Step 3 – The Cleaning Itself
Now that the outer panels are clean now you can move to the internal modular. Start by using the compressed air over the entire modular front and back to remove any dust and dirt that has found its way in through the gaps.
Also, use the compressed air around all the pots and rotate the pots while spraying to get the maximum effect, this will prepare these areas as possible much before the cleaning stage.
Once the dust has been removed from all the pots you can now start prepping the faders. The fader chassis will have rubber shields to protect from dust falling in, using cotton buds and compressed air give these a thorough cleaning to remove as much dust as possible.
With the modular, pots and faders all dust-free the next stage will be using contact cleaner to lubricate and clean the components, this will physically clean the components and reduce any unwanted noise from the desk.

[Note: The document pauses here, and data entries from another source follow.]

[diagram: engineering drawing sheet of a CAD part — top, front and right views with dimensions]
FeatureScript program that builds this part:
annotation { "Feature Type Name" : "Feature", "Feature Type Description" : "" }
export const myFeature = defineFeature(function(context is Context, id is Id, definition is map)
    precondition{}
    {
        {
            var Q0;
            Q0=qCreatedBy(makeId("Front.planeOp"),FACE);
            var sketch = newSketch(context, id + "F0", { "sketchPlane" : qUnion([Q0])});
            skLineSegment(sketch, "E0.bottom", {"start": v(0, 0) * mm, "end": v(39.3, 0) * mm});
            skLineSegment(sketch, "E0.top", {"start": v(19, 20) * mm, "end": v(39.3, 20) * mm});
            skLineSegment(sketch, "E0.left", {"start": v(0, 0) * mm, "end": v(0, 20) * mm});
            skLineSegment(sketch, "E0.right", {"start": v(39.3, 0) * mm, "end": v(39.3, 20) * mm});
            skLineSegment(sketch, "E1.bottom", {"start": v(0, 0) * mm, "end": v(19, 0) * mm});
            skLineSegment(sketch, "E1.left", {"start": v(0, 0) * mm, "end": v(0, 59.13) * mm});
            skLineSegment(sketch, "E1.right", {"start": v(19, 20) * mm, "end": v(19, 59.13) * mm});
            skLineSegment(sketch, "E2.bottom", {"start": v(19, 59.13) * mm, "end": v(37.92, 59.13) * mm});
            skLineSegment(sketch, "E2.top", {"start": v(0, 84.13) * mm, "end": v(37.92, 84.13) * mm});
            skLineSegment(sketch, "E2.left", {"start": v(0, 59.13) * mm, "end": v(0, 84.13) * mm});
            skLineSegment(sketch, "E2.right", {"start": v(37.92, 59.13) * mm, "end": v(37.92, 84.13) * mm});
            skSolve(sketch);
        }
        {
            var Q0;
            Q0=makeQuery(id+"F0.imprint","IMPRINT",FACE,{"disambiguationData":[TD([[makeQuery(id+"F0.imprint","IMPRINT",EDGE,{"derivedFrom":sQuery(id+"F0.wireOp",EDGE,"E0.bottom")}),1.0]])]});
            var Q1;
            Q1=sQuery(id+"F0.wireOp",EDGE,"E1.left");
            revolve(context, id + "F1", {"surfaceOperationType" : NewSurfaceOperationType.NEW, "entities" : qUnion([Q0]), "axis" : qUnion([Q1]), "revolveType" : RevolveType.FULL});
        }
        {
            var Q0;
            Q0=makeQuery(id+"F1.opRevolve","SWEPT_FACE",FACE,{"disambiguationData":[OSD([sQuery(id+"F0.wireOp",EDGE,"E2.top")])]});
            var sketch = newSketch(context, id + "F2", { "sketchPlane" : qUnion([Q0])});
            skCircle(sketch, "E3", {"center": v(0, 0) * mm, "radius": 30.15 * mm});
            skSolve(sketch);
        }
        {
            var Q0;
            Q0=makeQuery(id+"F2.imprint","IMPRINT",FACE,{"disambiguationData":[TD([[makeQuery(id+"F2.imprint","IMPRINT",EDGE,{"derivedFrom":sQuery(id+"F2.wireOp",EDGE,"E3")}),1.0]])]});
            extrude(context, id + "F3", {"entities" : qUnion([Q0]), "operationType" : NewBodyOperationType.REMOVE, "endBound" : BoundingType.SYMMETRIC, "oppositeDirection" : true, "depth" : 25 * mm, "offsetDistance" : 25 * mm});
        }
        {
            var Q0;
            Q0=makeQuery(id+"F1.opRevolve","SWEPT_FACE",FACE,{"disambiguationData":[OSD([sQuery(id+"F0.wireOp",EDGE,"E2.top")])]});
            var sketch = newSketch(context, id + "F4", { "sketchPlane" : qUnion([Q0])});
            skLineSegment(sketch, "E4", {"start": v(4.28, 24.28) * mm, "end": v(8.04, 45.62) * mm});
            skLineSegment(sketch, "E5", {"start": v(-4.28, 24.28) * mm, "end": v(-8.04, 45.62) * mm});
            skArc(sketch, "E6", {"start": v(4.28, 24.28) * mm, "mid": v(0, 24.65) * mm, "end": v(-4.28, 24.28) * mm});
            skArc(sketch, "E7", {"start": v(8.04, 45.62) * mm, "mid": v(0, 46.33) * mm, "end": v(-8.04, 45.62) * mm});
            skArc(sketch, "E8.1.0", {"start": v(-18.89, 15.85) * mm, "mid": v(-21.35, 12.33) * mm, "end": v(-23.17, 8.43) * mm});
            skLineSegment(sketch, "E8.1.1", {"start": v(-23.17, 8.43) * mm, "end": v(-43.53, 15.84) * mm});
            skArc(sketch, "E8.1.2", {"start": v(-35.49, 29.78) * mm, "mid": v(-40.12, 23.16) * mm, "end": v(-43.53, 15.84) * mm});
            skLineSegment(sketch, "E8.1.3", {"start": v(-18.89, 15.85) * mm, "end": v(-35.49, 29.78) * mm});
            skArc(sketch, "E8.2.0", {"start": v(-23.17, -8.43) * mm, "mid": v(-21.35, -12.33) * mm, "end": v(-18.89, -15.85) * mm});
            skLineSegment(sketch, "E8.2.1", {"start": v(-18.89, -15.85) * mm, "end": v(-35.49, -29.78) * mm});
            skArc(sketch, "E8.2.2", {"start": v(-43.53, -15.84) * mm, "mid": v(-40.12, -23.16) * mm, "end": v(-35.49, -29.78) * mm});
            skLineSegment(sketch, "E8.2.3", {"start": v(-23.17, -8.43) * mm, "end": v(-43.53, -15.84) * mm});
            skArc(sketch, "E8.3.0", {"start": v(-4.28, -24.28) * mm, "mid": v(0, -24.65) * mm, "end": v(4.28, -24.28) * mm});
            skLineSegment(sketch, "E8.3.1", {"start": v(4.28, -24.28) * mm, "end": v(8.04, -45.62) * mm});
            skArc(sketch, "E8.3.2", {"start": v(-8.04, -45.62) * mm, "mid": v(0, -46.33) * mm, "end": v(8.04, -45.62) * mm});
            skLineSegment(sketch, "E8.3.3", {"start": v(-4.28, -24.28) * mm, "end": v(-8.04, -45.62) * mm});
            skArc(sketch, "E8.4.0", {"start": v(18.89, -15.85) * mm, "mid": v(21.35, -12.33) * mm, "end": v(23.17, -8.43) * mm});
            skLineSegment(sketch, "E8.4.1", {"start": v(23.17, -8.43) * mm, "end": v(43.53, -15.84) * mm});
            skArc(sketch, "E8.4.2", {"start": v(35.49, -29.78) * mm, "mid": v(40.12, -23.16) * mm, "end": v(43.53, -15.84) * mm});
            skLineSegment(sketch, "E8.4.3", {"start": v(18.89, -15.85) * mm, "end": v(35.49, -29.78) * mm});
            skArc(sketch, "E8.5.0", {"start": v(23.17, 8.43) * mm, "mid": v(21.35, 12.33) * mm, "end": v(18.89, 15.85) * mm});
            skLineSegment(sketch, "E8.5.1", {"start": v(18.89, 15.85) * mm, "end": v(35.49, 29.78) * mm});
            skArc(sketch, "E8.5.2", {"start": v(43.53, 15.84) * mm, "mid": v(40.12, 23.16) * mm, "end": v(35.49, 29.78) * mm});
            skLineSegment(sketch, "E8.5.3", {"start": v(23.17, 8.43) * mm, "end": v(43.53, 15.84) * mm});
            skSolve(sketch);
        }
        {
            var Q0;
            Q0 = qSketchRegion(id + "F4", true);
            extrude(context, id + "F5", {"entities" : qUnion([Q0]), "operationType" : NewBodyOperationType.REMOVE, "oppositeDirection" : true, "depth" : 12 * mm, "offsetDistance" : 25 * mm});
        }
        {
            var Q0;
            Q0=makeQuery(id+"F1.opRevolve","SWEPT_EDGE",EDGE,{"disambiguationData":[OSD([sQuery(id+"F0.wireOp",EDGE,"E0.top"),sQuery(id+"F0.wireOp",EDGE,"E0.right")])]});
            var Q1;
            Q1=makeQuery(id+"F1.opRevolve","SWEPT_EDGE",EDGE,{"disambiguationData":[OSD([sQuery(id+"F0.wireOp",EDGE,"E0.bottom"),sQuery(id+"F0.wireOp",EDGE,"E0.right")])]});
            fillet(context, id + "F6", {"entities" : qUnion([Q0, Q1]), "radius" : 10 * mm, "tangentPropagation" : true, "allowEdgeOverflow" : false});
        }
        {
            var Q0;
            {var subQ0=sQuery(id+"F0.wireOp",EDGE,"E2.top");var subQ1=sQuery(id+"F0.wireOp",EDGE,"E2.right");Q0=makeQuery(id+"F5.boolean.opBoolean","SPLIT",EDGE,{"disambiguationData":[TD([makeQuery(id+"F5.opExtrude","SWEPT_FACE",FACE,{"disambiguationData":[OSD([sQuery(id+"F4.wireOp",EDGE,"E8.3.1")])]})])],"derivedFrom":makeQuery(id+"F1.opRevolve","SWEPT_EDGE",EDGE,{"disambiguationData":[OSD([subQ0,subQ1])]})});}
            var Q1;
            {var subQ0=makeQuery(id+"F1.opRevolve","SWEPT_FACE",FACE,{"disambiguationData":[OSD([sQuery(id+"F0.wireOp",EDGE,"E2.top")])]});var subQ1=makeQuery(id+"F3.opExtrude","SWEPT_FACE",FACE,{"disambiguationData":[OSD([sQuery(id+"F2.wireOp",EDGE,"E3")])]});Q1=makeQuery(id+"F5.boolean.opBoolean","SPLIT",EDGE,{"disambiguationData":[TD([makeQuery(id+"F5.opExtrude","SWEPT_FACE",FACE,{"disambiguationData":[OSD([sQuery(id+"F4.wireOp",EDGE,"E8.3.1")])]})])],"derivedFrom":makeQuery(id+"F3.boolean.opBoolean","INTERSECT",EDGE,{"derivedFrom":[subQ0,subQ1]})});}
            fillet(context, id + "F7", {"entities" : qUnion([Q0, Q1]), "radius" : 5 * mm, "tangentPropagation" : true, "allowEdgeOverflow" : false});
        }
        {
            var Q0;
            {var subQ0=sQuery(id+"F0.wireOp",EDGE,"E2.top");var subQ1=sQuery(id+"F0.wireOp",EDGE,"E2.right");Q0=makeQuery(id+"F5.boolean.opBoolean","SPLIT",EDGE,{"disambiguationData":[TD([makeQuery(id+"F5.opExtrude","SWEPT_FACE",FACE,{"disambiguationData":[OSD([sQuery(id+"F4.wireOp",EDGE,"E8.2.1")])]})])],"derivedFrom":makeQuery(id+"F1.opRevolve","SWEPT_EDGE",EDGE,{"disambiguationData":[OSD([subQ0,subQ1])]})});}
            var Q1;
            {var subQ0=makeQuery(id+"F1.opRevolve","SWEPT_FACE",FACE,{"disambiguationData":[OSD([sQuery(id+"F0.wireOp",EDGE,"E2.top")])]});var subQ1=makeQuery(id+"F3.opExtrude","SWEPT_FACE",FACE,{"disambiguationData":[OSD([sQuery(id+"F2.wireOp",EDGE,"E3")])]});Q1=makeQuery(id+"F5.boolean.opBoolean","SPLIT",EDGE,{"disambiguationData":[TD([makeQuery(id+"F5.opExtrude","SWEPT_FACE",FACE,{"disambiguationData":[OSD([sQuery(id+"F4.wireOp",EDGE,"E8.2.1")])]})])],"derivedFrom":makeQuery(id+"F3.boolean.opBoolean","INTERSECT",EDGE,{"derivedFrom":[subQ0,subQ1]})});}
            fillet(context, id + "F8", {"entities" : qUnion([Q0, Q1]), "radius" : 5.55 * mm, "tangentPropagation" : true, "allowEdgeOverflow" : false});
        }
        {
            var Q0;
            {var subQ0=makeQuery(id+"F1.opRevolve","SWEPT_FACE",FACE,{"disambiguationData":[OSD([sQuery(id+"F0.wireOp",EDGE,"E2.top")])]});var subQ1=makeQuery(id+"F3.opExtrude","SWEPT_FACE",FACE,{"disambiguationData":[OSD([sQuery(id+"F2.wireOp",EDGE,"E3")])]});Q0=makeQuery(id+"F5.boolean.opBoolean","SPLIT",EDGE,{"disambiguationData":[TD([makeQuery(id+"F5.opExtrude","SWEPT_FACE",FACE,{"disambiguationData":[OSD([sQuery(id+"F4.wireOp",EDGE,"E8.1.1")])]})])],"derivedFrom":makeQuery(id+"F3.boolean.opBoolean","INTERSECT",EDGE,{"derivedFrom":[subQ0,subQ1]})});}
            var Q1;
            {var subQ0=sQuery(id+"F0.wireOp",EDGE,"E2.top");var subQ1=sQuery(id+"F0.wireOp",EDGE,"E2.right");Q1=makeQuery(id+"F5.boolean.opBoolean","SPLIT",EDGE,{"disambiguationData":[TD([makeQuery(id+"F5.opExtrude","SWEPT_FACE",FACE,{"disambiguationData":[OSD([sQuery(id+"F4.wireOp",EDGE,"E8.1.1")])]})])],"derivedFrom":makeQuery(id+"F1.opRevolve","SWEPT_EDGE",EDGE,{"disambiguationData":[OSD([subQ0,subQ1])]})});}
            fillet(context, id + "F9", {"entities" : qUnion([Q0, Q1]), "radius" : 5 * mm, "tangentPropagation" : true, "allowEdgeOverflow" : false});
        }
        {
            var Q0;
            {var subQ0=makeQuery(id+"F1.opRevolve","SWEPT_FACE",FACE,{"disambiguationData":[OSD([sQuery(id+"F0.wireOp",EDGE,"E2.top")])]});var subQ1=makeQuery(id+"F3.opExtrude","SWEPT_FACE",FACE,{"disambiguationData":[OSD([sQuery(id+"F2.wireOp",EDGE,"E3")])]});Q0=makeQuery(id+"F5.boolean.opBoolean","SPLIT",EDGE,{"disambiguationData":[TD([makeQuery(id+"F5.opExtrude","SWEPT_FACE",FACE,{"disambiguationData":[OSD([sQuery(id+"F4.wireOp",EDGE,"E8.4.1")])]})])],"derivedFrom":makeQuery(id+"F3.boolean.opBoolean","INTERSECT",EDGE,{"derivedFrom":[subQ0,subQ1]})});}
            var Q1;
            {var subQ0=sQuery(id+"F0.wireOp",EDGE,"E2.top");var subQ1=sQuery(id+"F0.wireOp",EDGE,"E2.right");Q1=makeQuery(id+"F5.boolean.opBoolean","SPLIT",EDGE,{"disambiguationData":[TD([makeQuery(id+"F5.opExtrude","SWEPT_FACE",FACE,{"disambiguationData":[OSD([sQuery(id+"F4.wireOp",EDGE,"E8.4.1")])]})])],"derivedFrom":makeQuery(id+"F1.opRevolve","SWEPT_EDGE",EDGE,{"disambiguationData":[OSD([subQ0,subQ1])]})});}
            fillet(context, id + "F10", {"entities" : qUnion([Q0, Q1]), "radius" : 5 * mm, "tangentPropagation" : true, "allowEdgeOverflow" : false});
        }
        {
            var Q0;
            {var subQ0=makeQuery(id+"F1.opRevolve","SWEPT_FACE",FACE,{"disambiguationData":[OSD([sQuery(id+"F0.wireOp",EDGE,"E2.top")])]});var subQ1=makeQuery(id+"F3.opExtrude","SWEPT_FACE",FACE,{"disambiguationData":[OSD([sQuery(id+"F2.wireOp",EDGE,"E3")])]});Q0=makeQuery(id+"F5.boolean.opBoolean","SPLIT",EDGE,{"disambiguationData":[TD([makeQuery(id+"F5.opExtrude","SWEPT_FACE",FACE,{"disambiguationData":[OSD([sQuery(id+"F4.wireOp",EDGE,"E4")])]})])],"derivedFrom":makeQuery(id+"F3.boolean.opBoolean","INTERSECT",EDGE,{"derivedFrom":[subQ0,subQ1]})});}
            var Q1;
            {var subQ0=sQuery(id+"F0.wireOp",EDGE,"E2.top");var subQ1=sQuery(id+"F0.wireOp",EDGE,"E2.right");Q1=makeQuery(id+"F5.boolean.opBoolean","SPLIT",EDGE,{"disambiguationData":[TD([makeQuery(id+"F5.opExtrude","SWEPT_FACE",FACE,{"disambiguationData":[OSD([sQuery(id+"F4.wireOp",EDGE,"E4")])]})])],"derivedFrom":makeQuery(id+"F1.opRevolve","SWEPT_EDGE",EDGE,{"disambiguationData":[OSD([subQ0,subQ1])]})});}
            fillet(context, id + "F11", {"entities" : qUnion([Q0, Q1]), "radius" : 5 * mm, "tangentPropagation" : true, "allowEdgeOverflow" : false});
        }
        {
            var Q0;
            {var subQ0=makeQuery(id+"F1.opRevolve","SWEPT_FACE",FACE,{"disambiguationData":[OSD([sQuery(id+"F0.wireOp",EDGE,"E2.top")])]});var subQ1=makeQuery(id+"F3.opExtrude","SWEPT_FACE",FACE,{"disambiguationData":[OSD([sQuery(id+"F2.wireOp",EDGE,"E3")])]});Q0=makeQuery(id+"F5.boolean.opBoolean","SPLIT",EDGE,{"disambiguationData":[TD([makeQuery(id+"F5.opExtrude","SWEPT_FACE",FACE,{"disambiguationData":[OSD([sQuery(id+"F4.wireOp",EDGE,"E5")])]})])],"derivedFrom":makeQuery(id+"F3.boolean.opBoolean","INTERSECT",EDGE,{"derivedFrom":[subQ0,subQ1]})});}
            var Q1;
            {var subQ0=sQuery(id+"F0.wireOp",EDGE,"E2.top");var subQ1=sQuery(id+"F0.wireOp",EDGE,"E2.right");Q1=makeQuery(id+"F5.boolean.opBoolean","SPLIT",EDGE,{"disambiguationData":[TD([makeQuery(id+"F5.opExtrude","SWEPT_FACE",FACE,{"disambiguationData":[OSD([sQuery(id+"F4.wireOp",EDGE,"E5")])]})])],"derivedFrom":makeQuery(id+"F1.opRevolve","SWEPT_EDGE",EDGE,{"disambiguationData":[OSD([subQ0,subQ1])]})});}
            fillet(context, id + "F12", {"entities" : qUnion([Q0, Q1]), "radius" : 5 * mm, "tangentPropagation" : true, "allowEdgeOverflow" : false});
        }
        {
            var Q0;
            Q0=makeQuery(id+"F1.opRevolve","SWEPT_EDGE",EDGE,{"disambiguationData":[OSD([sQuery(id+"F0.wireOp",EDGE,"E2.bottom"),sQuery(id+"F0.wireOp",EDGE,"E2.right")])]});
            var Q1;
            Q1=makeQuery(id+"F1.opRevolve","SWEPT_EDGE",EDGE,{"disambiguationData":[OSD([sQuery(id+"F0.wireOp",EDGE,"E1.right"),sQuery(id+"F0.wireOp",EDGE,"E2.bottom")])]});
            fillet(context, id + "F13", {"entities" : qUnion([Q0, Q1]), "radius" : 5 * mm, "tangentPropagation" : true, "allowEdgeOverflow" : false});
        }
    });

Just like clearing the dust from the area using compressed air, apply the same technique of spraying the components with contact cleaner. You only need a small spray, less is more. While using the contact cleaner with the faders spray, and then like with the compressed air technique, move the fader up and down to get as much of the component lubricated by the contact cleaner. The same theory applies with the pots and buttons. Afterwards, you’ll notice each component to have no resistant when moving, this is a good sign you’ve adequately lubricated and cleaned each element.
You can also give the ribbon cables a clean using the contact cleaner, just remove the loom, spray contact cleaner and using either cotton buds or a small paintbrush, give the pins a rub.
Bonus – For Good Measure
Any noise issues you may have with specific channels will hopefully be resolved thanks to this. Worth noting, while cleaning using contact cleaner use protective gloves, anything to stop it coming into contact with your skin. And lastly for good measure, if you want to give everything another blast with compressed air to dry everything up.
Phase 3 – Reassemble
The last step, probably to most time consuming, will be the reassemble of the desk. Reattach the ribbon loops to each modular, and then place back into the panels. Screw all the screws back in and reattached all the knobs and sliders. Revisit any photos or notes from the beginning stage to ensure correct reassemble. Then test each channel to ensure everything is working fine, then enjoy your crystal clean and sounding desk.
Overall by keeping a couple of paintbrushes handy and brushing down often after each use and following steps like keeping your desk covered with a towel. You will ultimately keep your desk cleaner for longer and extend the amount of time between time-consuming services like this. Little and often will go a long way.